Ms Justice Gearty began her assessment by outlining the basic elements of Hague Convention applications. It was held that the courts must take a liberal view of whether a parent was exercising custody rights, with the focus of an inquiry being whether the parent sought to have a relationship with the child. As such, an applicant failing to make financial assistance was not determinative of custody rights and access (N.J. v. E. O’D [2018] IEHC 662). In this case, even if the level of contact with Paula was low, the applicant had shown that he was exercising custody rights at the time of her removal.

On the issue of the grave risk defence, it was held that a court must consider whether the allegations (if true) justified a decision not to return the child. Taking the respondent’s allegations at their height, it was noted that a risk of violence was to the respondent and not to Paula. It was held that the evidence was insufficient to establish that a risk existed and that the Polish courts were in a better position to assess any risk that might arise.
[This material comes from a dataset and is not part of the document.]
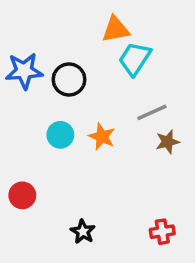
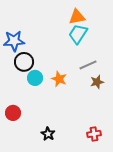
orange triangle: (116, 29) -> (77, 17), moved
black circle: (69, 80) -> (24, 62), moved

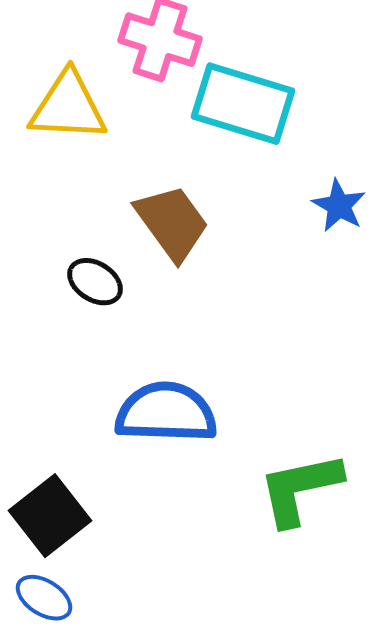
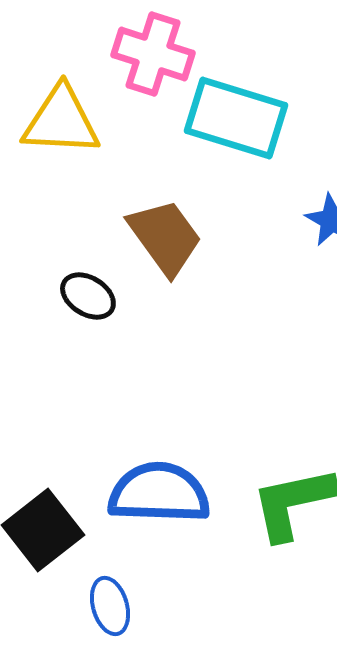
blue semicircle: (166, 413) -> (159, 493), moved
blue ellipse: (44, 598) -> (110, 606), moved, turned 42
Further, the Polish authorities were in a good position to protect Paula, if such a risk arose. It was already determined that Paula would live with the respondent and that the applicant would have supervised access. The applicant had also undertaken to provide funds to house the respondent and Paula pending the divorce proceedings.

Next, the court considered whether the respondent had permission from the Polish Court to remove Paula to Ireland. The court considered the affidavit of a Polish legal expert, who noted that “place of residence” signified a town or city within Poland rather than a country. As such, it was said that the December 2021 order did not allow the removal of the child to Ireland.

The court also observed that the Polish court was not specifically advised of the change of residence of Paula when contacted by the respondent in August 2021. Given the interim nature of the December 2021 order, it was unlikely that the Polish court permitted Paula to move to Ireland, with the expert noting that it could have been understood that Paula would remain with family in Poland.

Finally, the court considered the views of the child. It was held that an objection to return must be to the State of habitual residence rather than to living with a particular parent. However, these issues may be inexorably linked (M.S. v. A.R. [2019] IESC 10). A refusal to return was an exception, rather than the rule, the court held.

It was held that Paula had sufficient maturity to express a clear objection to returning to Poland that went beyond simply living with her mother. However, the views were moderately expressed and strongly linked to staying with the mother. As such, the court attached a limited weight to these views.

It was noted that Paula had lived a happy life in Ireland for a year, which meant that the case did not involve a quick, summary return but did also not involve serious delay (see D.M. v V.K. [2022] IECA 207). The court concluded that Paula’s objection did not outweigh the policy considerations of the Hague Convention to vindicate parental rights or the child’s best interests.


In light of the court’s analysis, the court granted the application. There was no evidence of grave risk to Paula and there was no court permission to take Paula to Ireland. As a Polish child fluent in the language, her best interests were served in Poland.

It was held that the court would consider a short stay on the order returning Paula to Poland if an application to relocate Paula could be brought before the Polish courts within a matter of weeks (see D.M v. V.K.).